Antes da conferência ministerial de Hong – Kong, alguns países como os EUA simplesmente chegaram a propor a redução de todas as tarifas de bens industriais a 8% em média até 2010 e a zero até 2015. Porém, durante as discussões surgiu a proposta de uma outra fórmula menos radical, embora também ruim para os países em desenvolvimento, que foi a chamada “Fórmula Suíça” que provocaria reduções ou cortes maiores na tarifas mais altas. Esta fórmula se contrapôs à preferência dos países em desenvolvimento por cortes lineares ou médios que preservassem algum espaço entre as tarifas aplicadas e as consolidadas.

A Fórmula Suíça provoca menor impacto sobre as tarifas quando seu coeficiente é alto, pois neste caso os cortes são mais baixos, mas ocorre o contrário quando os coeficientes são baixos. Por exemplo, um coeficiente 60 significa um corte de um terço na tarifa consolidada, o coeficiente 30 uma redução de 50% e o coeficiente 15 representa um corte de dois terços.
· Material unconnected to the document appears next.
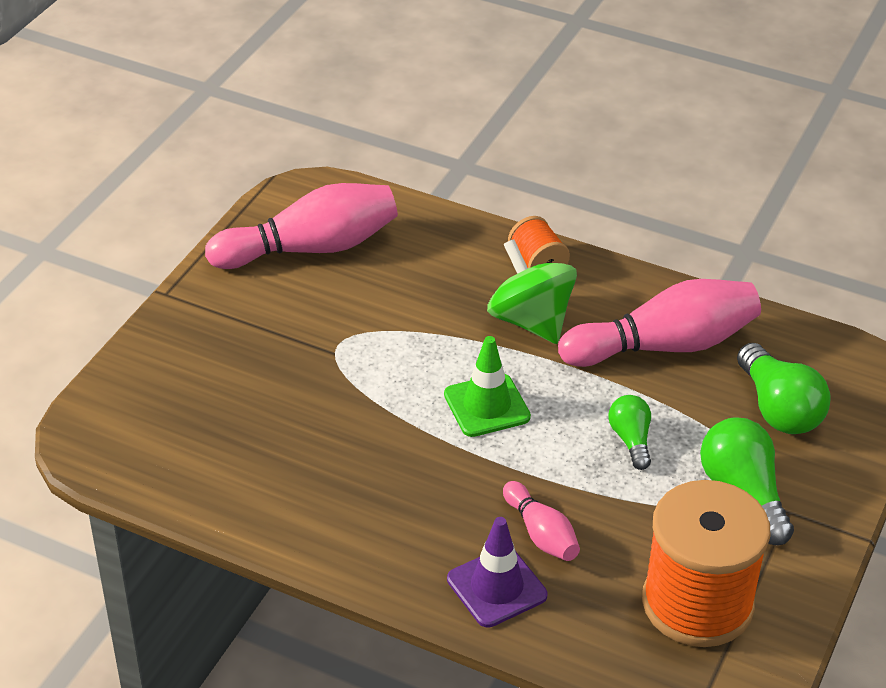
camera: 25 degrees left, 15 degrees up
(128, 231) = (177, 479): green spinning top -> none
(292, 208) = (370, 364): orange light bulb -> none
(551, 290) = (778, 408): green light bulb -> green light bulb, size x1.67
A fórmula que define as tarifas finais é tl = A x to / A + to, aonde “to” é a tarifa consolidada, “A” é o coeficiente a ser definido e “tl” é a tarifa final. Vejamos o que o coeficiente 15 significaria para a tarifa consolidada do Brasil que é de 29,9% em média:

tl = 15 x 29,9 / 15 + 29,9 = 448,5 / 44,9 = 9,99

Nesta opção, a nova tarifa consolidada média de 9,99% seria menor que a tarifa média aplicada pelo Brasil de 12,7% e da TEC média de 10,8%, o que significaria a perfuração de 5.480 das linhas tarifárias desta, 62% do total, o que provocaria expressivas aberturas comerciais em vários setores importantes para a economia do Brasil e consequentemente para o Mercosul como o de calçados, o automotivo, o químico e outros. Além do prejuízo de seu desempenho econômico colocaria mais de um milhão de empregos diretos em risco no Brasil somente nestes setores.
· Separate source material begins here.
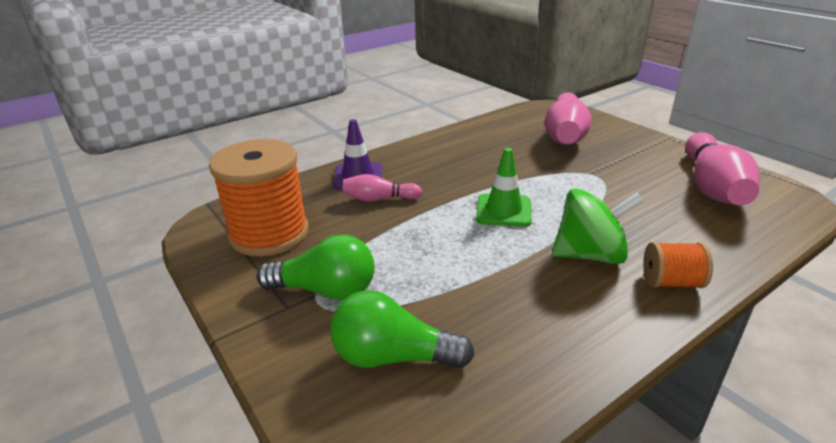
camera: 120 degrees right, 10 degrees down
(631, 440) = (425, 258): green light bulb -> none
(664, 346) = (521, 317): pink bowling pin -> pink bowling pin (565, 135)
A conferência de Hong-Kong não chegou a nenhum acordo específico sobre novos valores para tarifas e subsídios e o texto resultante apenas definiu parâmetros para as negociações, principalmente, em NAMA e agricultura. No caso de NAMA, acordou-se adotar “uma Fórmula Suíça” para definir a redução de tarifas. Foi o terceiro equívoco do processo porque na hipótese mais favorável aos países em desenvolvimento, a fórmula apenas cortaria na “água”. Porém, a maior probabilidade, uma vez aceito o princípio que a Fórmula Suíça encerra, seria a adoção de um coeficiente que viesse a reduzir efetivamente a tarifa aplicada e é o que foi posto na mesa posteriormente.   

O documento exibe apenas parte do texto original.